• _Directive_: Please turn the lines from the one containing "### Benefits" through the one containing "### Things to do next (order by priority)" into a JSON list of strings, one string per line. Leave out blank lines.

Segment Start: The input

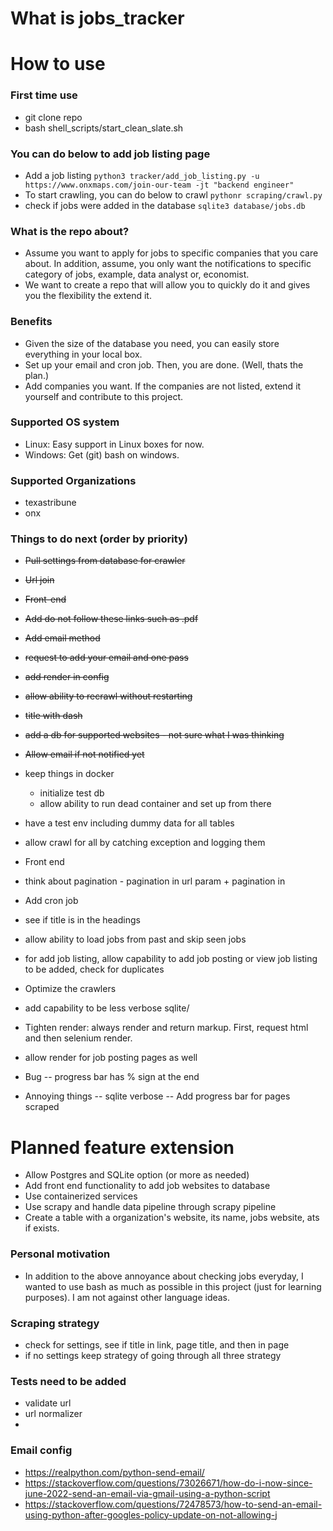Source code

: # What is jobs_tracker

# How to use

### First time use
- git clone repo
- bash shell_scripts/start_clean_slate.sh

### You can do below to add job listing page
- Add a job listing
  `python3 tracker/add_job_listing.py -u https://www.onxmaps.com/join-our-team -jt "backend engineer"`
- To start crawling, you can do below to crawl
  `pythonr scraping/crawl.py`
- check if jobs were added in the database
  `sqlite3 database/jobs.db`

### What is the repo about?

- Assume you want to apply for jobs to specific companies that you care about. In addition, assume, you only want the notifications to specific category of jobs, example, data analyst or, economist.
- We want to create a repo that will allow you to quickly do it and gives you the flexibility the extend it.

### Benefits

- Given the size of the database you need, you can easily store everything in your local box.
- Set up your email and cron job. Then, you are done. (Well, thats the plan.)
- Add companies you want. If the companies are not listed, extend it yourself and contribute to this project.

### Supported OS system

- Linux: Easy support in Linux boxes for now.
- Windows: Get (git) bash on windows.

### Supported Organizations

- texastribune
- onx

### Things to do next (order by priority)

- ~~Pull settings from database for crawler~~
- ~~Url join~~
- ~~Front-end~~
- ~~Add do not follow these links such as .pdf~~
- ~~Add email method~~
- ~~request to add your email and one pass~~
- ~~add render in config~~
- ~~allow ability to recrawl without restarting~~
- ~~title with dash~~
- ~~add a db for supported websites - not sure what I was thinking~~
- ~~Allow email if not notified yet~~
- keep things in docker
  - initialize test db
  - allow ability to run dead container and set up from there
- have a test env including dummy data for all tables
- allow crawl for all by catching exception and logging them
- Front end
- think about pagination - pagination in url param + pagination in
- Add cron job
- see if title is in the headings
- allow ability to load jobs from past and skip seen jobs
- for add job listing, allow capability to add job posting or view job listing to be added, check for duplicates
- Optimize the crawlers
- add capability to be less verbose sqlite/
- Tighten render: always render and return markup. First, request html and then selenium render.
- allow render for job posting pages as well

- Bug
-- progress bar has % sign at the end

- Annoying things
-- sqlite verbose
-- Add progress bar for pages scraped

# Planned feature extension

- Allow Postgres and SQLite option (or more as needed)
- Add front end functionality to add job websites to database
- Use containerized services
- Use scrapy and handle data pipeline through scrapy pipeline
- Create a table with a organization's website, its name, jobs website, ats if exists.

### Personal motivation

- In addition to the above annoyance about checking jobs everyday, I wanted to use bash as much as possible in this project (just for learning purposes). I am not against other language ideas.

### Scraping strategy

- check for settings, see if title in link, page title, and then in page
- if no settings keep strategy of going through all three strategy

### Tests need to be added

- validate url
- url normalizer
-


### Email config
- https://realpython.com/python-send-email/
- https://stackoverflow.com/questions/73026671/how-do-i-now-since-june-2022-send-an-email-via-gmail-using-a-python-script
- https://stackoverflow.com/questions/72478573/how-to-send-an-email-using-python-after-googles-policy-update-on-not-allowing-j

Segment End: The input

• _Task response_:
[
  "### Benefits",
  "- Given the size of the database you need, you can easily store everything in your local box.",
  "- Set up your email and cron job. Then, you are done. (Well, thats the plan.)",
  "- Add companies you want. If the companies are not listed, extend it yourself and contribute to this project.",
  "### Supported OS system",
  "- Linux: Easy support in Linux boxes for now.",
  "- Windows: Get (git) bash on windows.",
  "### Supported Organizations",
  "- texastribune",
  "- onx",
  "### Things to do next (order by priority)"
]